How long should a birth plan be?

One page is ideal for most people. Use headings and short bullet points so staff can scan it quickly during labor.

When should I write my birth plan?

Many people draft it in the late second or early third trimester, then review it with their clinician before 36 to 37 weeks if possible.

Do I need a birth plan if I trust my care team?

Yes, it can still be helpful. A birth plan clarifies personal preferences, communication needs, and newborn care choices even when you fully trust your clinicians.

Should I include cesarean preferences if I want a vaginal birth?

Yes. Cesarean preferences are contingency planning, not pessimism. They help protect communication, bonding, and comfort if surgery becomes necessary.
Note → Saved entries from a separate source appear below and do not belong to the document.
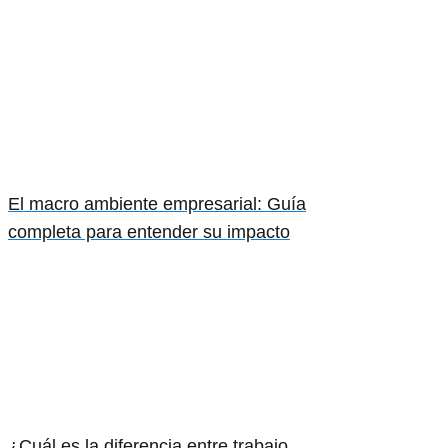
El macro ambiente empresarial: Guía
completa para entender su impacto
¿Cuál es la diferencia entre trabajo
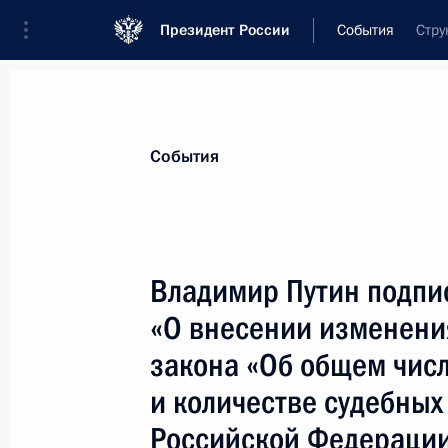
Президент России
События
Стру
Президент
Администрация
Государст
Новости
Стенограммы
Поездки
Те
События
Показа
Владимир Путин подпи
«О внесении изменени
Владимир Путин подписал Федерал
малого и среднего предпринимател
закона «Об общем чис
Федерации»
и количестве судебных 
26 июля 2007 года, 13:15
Российской Федераци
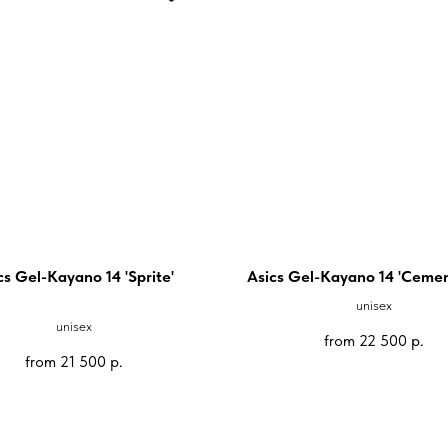
cs Gel-Kayano 14 'Sprite'
Asics Gel-Kayano 14 'Cemen
unisex
unisex
from
22 500
р.
from
21 500
р.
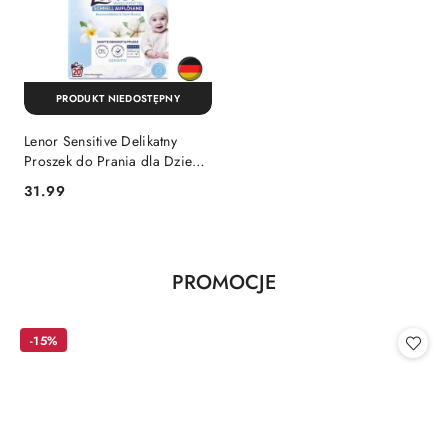
PRODUKT NIEDOSTĘPNY
Lenor Sensitive Delikatny
Proszek do Prania dla Dzieci
i Alergików Bawełna Tiare 20
Cena:
31.99
prań (Niemcy)
Produkty
PROMOCJE
Pomiń karuzelę produktów
o
statusie:
-15%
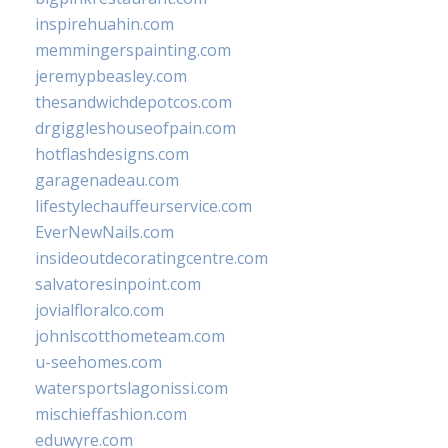
inspirehuahin.com
memmingerspainting.com
jeremypbeasley.com
thesandwichdepotcos.com
drgiggleshouseofpain.com
hotflashdesigns.com
garagenadeau.com
lifestylechauffeurservice.com
EverNewNails.com
insideoutdecoratingcentre.com
salvatoresinpoint.com
jovialfloralco.com
johnlscotthometeam.com
u-seehomes.com
watersportslagonissi.com
mischieffashion.com
eduwyre.com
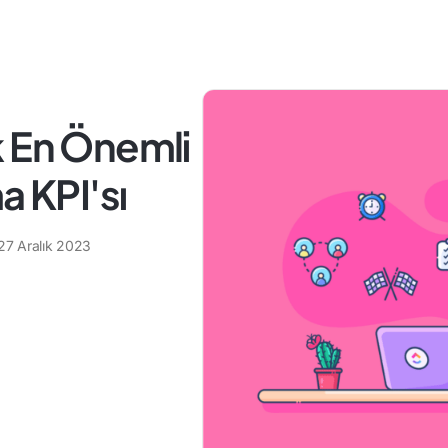
k En Önemli
a KPI'sı
27 Aralık 2023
Can my birth plan refuse all interventions?

You can state your preferences and consent needs, but it is important to discuss risks and alternatives with your clinician. Some interventions may become strongly recommended for safety.

Sources

  • MedlinePlus — What to include in your birth plan
  • American College of Obstetricians and Gynecologists — Sample Birth Plan Template
  • Babylist — How to Write a Birth Plan (Template Included!)

Disclaimer

This article is for informational purposes only and does not replace medical advice. Discuss your birth plan, risks, and delivery options with your obstetrician, midwife, or other qualified healthcare professional.